Therefore, on November 15, 2021, the Company's management and the audit
committee of the Company's board of directors (the "Audit Committee"), after
consultation with Marcum LLP ("Marcum"), the Company's independent registered
public accounting firm, concluded that the Company's previously issued (i)
audited balance sheet as of March 26, 2021, as previously restated in the
Company's Quarterly Report on Form 10-Q for the quarterly period ended March 31,
2021, filed with the SEC on May 26, 2021 (the "Q1 Form 10-Q"), (ii) unaudited
interim financial statements included in the Q1 Form 10-Q and (iii) unaudited
interim financial statements included in the Company's Quarterly Report on Form
10-Q for the quarterly period ended June 30, 2021, filed with the SEC on August
16, 2021 (collectively, the "Affected Periods"), should be restated to report
all Public Shares as temporary equity and should no longer be relied upon. As
such, the Company will restate its financial statements for the Affected Periods
in the Company's Quarterly Report on Form 10-Q for the quarterly period ended
September 30, 2021, to be filed with the SEC (the "Q3 Form 10-Q"), as such will
be described therein.
The Company does not expect any of the above changes will have any impact on its
cash position and cash held in the trust account established in connection with
the IPO (the "Trust Account").
The Company's management has concluded that in light of the classification error
described above, a material weakness exists in the Company's internal control
over financial reporting and that the Company's disclosure controls and
procedures were not effective. The Company's remediation plan with respect to
such material weakness is described in more detail in the Q3 Form 10-Q.

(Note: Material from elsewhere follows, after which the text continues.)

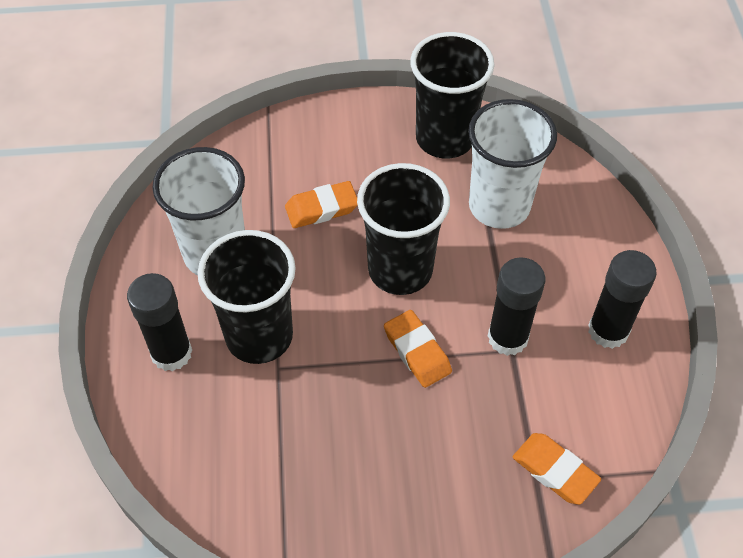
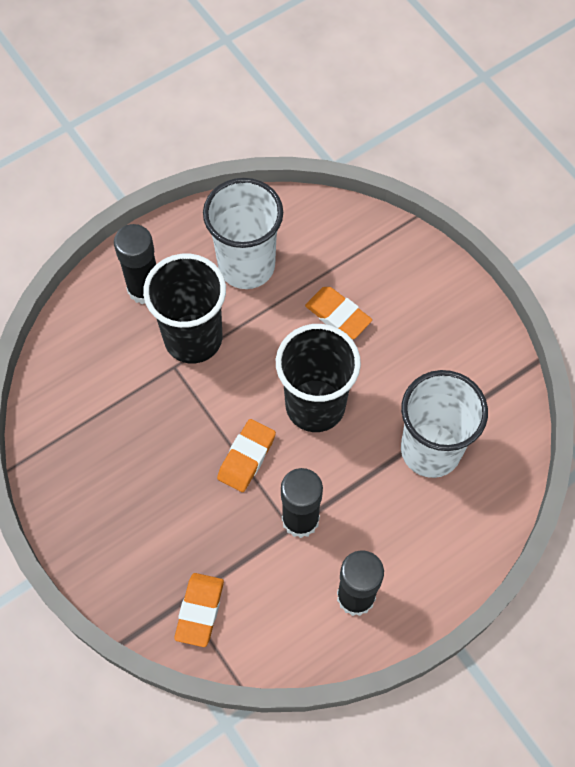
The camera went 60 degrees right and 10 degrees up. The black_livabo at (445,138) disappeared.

The Company's management and the Audit Committee have discussed the matters
disclosed in this Current Report on Form 8-K pursuant to this Item 4.02 with
Marcum.
Cautionary Statements Regarding Forward-Looking Statements
This Current Report on Form 8-K includes "forward-looking statements" within the
meaning of the safe harbor provisions of the U.S. Private Securities Litigation
Reform Act of 1995. Certain of these forward-looking statements can be
identified by the use of words such as "believes," "expects," "intends,"
"plans," "estimates," "assumes," "may," "should," "will," "seeks," or other
similar expressions. These statements are based on current expectations on the
date of this Form 8-K and involve a number of risks and uncertainties that may
cause actual results to differ significantly. The Company does not assume any
obligation to update or revise any such forward-looking statements, whether as
the result of new developments or otherwise. Readers are cautioned not to put
undue reliance on forward-looking statements.